The figure above was only the beginning. As agriculture slowed, processing plants closed their doors. Zimbabwe went from being an exporter of canned food to almost entirely dependent on imports.

"One of the most interesting options now is if you are a domestic producer," says Steven Gamble, a director at international law firm Norton Rose Fulbright and head of their Harare, Zimbabwe office.

The country is struggling with a currency liquidity crisis. It uses US dollars after it scrapped its own monetary unit, the Zimbabwean dollar, a few years ago to stem hyper-inflation. Now a chronic shortage of dollars hurts importers that need hard currency to bring in foreign goods.

Mr Gamble says this may spur local food companies to begin increasing the variety of finished products they sell to meet local demand.

"Whether its peanut butter or cut flowers for the domestic market, I think we are going to see a lot of new Zimbabwean producers now coming to the fore," he says.

It is not only local producers for are eager to grow. Anglo-Dutch consumer group Unilever recently spent $8m refurbishing its factory in Harare. The plant in its glory days had produced household goods from cleaning products to soup, much of it for export.

In the late 1990s, Zimbabwe's economy began to decline, hurting the factory's ability to upgrade equipment and secure raw materials. Eventually the factory quit exports and slowly reduced what it produced for the local markets. With its equipment growing old and decrepit the plant limped on through the Mugabe era, producing a shrinking line of goods.

Now, Unilever sees a turnaround. "We have been in Zimbabwe for the last 75 years and believe in the country’s future," Unilever Africa CEO Bruno Witvoet told the state-run Herald newspaper. "Our confidence is very high."

Already the plant has begun to replace imports of certain goods on Zimbabwean shelves, he added.

Coca Cola, one of the world's largest beverage companies, has also begun upgrading local production. It will spend $65m over the next three years and hopes to turn Zimbabwe into an export hub for its range of drinks. In particular, the US firm wants to capitalise on Zimbabwe's fruit production capacity.
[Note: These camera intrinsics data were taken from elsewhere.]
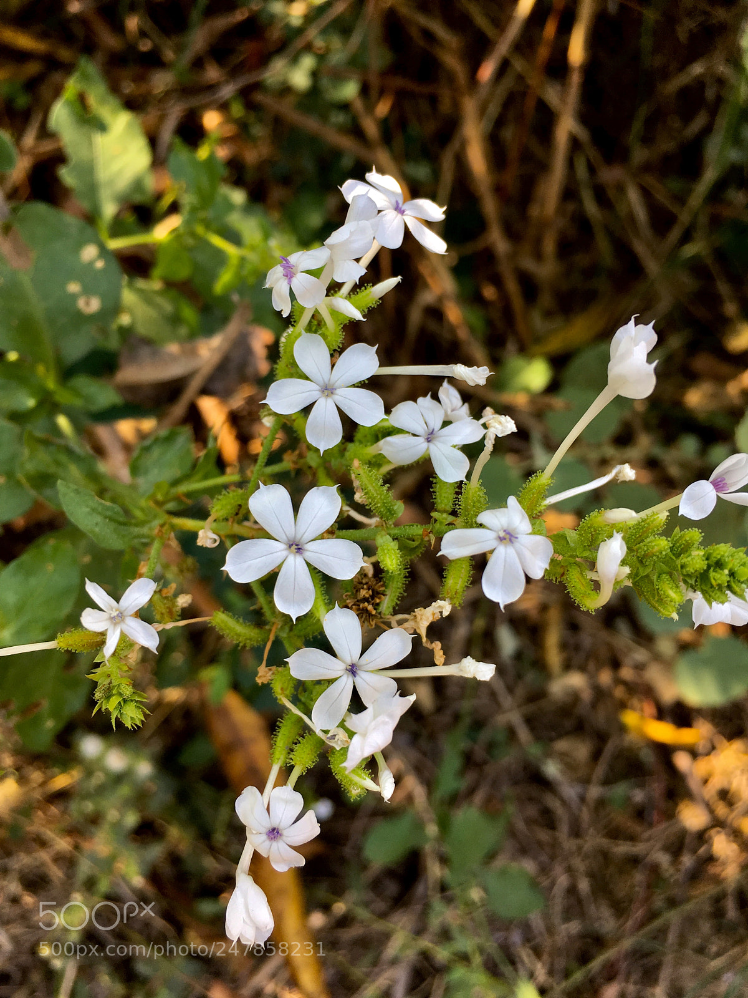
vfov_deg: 61.7
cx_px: 374
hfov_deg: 48.2
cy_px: 499
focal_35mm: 29
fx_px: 836
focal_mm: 4.15
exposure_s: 1/221
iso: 25
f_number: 2.2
"We have discussed the issue about allocating land to them to produce oranges," Finance Minister Patrick Chinamasa told reporters in May after a meeting with Coca Cola executives. "They have asked for 2,000 hectares of land and we have committed ourselves to accede to their request."

Under Mr Mugabe a deal like this would have been unthinkable. Today, the main route from the south to Harare is still lined with abandoned citrus plantations, their former owners long since gone. The remaining groves still produce oranges. But without care, the fruit either rots on the ground or is stripped by desperate "pickers" to sell along the roadside to passing motorists.

Mr Mnangagwa appears sincere in his desire to change this and return Zimbabwe to its former position as a "breadbasket" for the region and beyond.

"We are now saying to the world, Zimbabwe is now open for business," he told businessmen in Davos, Switzerland earlier this year.

"To do so, it is necessary that we look at all the legislation which we have, which has been constraining business coming into Zimbabwe, so that it is easy doing business in Zimbabwe."